What is needed is a verbatim copy of all the records.

------ Extracted information ------

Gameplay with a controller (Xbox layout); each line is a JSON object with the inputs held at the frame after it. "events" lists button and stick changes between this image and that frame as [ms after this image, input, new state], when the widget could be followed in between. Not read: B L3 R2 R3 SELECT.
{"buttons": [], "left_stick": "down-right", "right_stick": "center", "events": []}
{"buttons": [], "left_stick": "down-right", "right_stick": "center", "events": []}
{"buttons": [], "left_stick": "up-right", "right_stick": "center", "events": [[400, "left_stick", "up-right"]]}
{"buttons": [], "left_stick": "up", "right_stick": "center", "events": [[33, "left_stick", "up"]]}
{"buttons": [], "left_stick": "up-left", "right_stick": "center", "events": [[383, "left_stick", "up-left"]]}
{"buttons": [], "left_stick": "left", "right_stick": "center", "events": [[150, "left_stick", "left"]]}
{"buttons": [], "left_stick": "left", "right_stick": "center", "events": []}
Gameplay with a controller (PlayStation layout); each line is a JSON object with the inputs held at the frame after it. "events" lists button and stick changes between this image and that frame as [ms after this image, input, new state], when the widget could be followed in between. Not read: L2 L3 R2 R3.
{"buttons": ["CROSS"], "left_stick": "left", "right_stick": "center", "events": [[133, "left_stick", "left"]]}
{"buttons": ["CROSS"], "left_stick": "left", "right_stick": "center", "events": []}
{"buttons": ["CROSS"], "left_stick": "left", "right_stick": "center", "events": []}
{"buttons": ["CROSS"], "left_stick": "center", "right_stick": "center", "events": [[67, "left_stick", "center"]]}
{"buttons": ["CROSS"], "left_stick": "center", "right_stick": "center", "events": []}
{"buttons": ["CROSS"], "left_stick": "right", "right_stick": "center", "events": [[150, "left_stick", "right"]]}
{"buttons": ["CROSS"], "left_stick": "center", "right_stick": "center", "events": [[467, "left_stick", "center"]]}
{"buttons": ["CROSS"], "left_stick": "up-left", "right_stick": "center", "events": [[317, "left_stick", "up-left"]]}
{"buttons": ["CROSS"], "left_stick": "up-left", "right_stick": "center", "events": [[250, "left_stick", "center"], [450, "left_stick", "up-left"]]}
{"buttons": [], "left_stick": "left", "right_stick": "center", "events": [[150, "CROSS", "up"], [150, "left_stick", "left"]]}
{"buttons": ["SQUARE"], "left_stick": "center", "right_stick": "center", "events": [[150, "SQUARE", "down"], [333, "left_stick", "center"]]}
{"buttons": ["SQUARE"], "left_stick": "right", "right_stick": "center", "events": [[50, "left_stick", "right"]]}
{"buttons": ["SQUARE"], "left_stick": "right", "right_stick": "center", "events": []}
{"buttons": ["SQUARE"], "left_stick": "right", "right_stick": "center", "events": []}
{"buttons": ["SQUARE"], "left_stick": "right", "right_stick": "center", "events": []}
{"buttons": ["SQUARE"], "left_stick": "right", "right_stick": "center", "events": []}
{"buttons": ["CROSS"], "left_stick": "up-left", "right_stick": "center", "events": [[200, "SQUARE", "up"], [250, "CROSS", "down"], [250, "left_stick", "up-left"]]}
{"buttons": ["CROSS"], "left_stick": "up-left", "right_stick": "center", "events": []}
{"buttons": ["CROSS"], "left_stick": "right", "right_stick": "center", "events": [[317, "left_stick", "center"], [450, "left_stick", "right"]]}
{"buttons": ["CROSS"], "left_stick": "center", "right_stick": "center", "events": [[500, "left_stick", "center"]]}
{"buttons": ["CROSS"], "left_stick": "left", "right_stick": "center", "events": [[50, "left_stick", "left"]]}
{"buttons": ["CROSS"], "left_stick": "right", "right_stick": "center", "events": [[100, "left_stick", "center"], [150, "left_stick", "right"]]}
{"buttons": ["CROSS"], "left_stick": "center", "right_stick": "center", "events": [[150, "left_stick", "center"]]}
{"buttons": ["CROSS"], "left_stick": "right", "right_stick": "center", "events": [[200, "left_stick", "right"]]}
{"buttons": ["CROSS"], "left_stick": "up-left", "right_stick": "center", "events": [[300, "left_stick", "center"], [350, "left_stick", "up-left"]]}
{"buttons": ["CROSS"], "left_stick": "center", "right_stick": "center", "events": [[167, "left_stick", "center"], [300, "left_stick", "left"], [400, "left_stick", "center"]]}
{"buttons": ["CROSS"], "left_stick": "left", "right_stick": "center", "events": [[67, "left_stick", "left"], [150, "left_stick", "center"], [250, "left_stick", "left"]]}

------

**Answer to this exercise**.
Gameplay with a controller (Xbox layout); each line is a JSON object with the inputs held at the frame after it. "events" lists button and stick changes between this image and that frame as [ms after this image, input, new state], when the widget could be followed in between. Not read: B L3 R2 R3 SELECT.
{"buttons": [], "left_stick": "down-right", "right_stick": "center", "events": []}
{"buttons": [], "left_stick": "down-right", "right_stick": "center", "events": []}
{"buttons": [], "left_stick": "up-right", "right_stick": "center", "events": [[400, "left_stick", "up-right"]]}
{"buttons": [], "left_stick": "up", "right_stick": "center", "events": [[33, "left_stick", "up"]]}
{"buttons": [], "left_stick": "up-left", "right_stick": "center", "events": [[383, "left_stick", "up-left"]]}
{"buttons": [], "left_stick": "left", "right_stick": "center", "events": [[150, "left_stick", "left"]]}
{"buttons": [], "left_stick": "left", "right_stick": "center", "events": []}
Gameplay with a controller (PlayStation layout); each line is a JSON object with the inputs held at the frame after it. "events" lists button and stick changes between this image and that frame as [ms after this image, input, new state], when the widget could be followed in between. Not read: L2 L3 R2 R3.
{"buttons": ["CROSS"], "left_stick": "left", "right_stick": "center", "events": [[133, "left_stick", "left"]]}
{"buttons": ["CROSS"], "left_stick": "left", "right_stick": "center", "events": []}
{"buttons": ["CROSS"], "left_stick": "left", "right_stick": "center", "events": []}
{"buttons": ["CROSS"], "left_stick": "center", "right_stick": "center", "events": [[67, "left_stick", "center"]]}
{"buttons": ["CROSS"], "left_stick": "center", "right_stick": "center", "events": []}
{"buttons": ["CROSS"], "left_stick": "right", "right_stick": "center", "events": [[150, "left_stick", "right"]]}
{"buttons": ["CROSS"], "left_stick": "center", "right_stick": "center", "events": [[467, "left_stick", "center"]]}
{"buttons": ["CROSS"], "left_stick": "up-left", "right_stick": "center", "events": [[317, "left_stick", "up-left"]]}
{"buttons": ["CROSS"], "left_stick": "up-left", "right_stick": "center", "events": [[250, "left_stick", "center"], [450, "left_stick", "up-left"]]}
{"buttons": [], "left_stick": "left", "right_stick": "center", "events": [[150, "CROSS", "up"], [150, "left_stick", "left"]]}
{"buttons": ["SQUARE"], "left_stick": "center", "right_stick": "center", "events": [[150, "SQUARE", "down"], [333, "left_stick", "center"]]}
{"buttons": ["SQUARE"], "left_stick": "right", "right_stick": "center", "events": [[50, "left_stick", "right"]]}
{"buttons": ["SQUARE"], "left_stick": "right", "right_stick": "center", "events": []}
{"buttons": ["SQUARE"], "left_stick": "right", "right_stick": "center", "events": []}
{"buttons": ["SQUARE"], "left_stick": "right", "right_stick": "center", "events": []}
{"buttons": ["SQUARE"], "left_stick": "right", "right_stick": "center", "events": []}
{"buttons": ["CROSS"], "left_stick": "up-left", "right_stick": "center", "events": [[200, "SQUARE", "up"], [250, "CROSS", "down"], [250, "left_stick", "up-left"]]}
{"buttons": ["CROSS"], "left_stick": "up-left", "right_stick": "center", "events": []}
{"buttons": ["CROSS"], "left_stick": "right", "right_stick": "center", "events": [[317, "left_stick", "center"], [450, "left_stick", "right"]]}
{"buttons": ["CROSS"], "left_stick": "center", "right_stick": "center", "events": [[500, "left_stick", "center"]]}
{"buttons": ["CROSS"], "left_stick": "left", "right_stick": "center", "events": [[50, "left_stick", "left"]]}
{"buttons": ["CROSS"], "left_stick": "right", "right_stick": "center", "events": [[100, "left_stick", "center"], [150, "left_stick", "right"]]}
{"buttons": ["CROSS"], "left_stick": "center", "right_stick": "center", "events": [[150, "left_stick", "center"]]}
{"buttons": ["CROSS"], "left_stick": "right", "right_stick": "center", "events": [[200, "left_stick", "right"]]}
{"buttons": ["CROSS"], "left_stick": "up-left", "right_stick": "center", "events": [[300, "left_stick", "center"], [350, "left_stick", "up-left"]]}
{"buttons": ["CROSS"], "left_stick": "center", "right_stick": "center", "events": [[167, "left_stick", "center"], [300, "left_stick", "left"], [400, "left_stick", "center"]]}
{"buttons": ["CROSS"], "left_stick": "left", "right_stick": "center", "events": [[67, "left_stick", "left"], [150, "left_stick", "center"], [250, "left_stick", "left"]]}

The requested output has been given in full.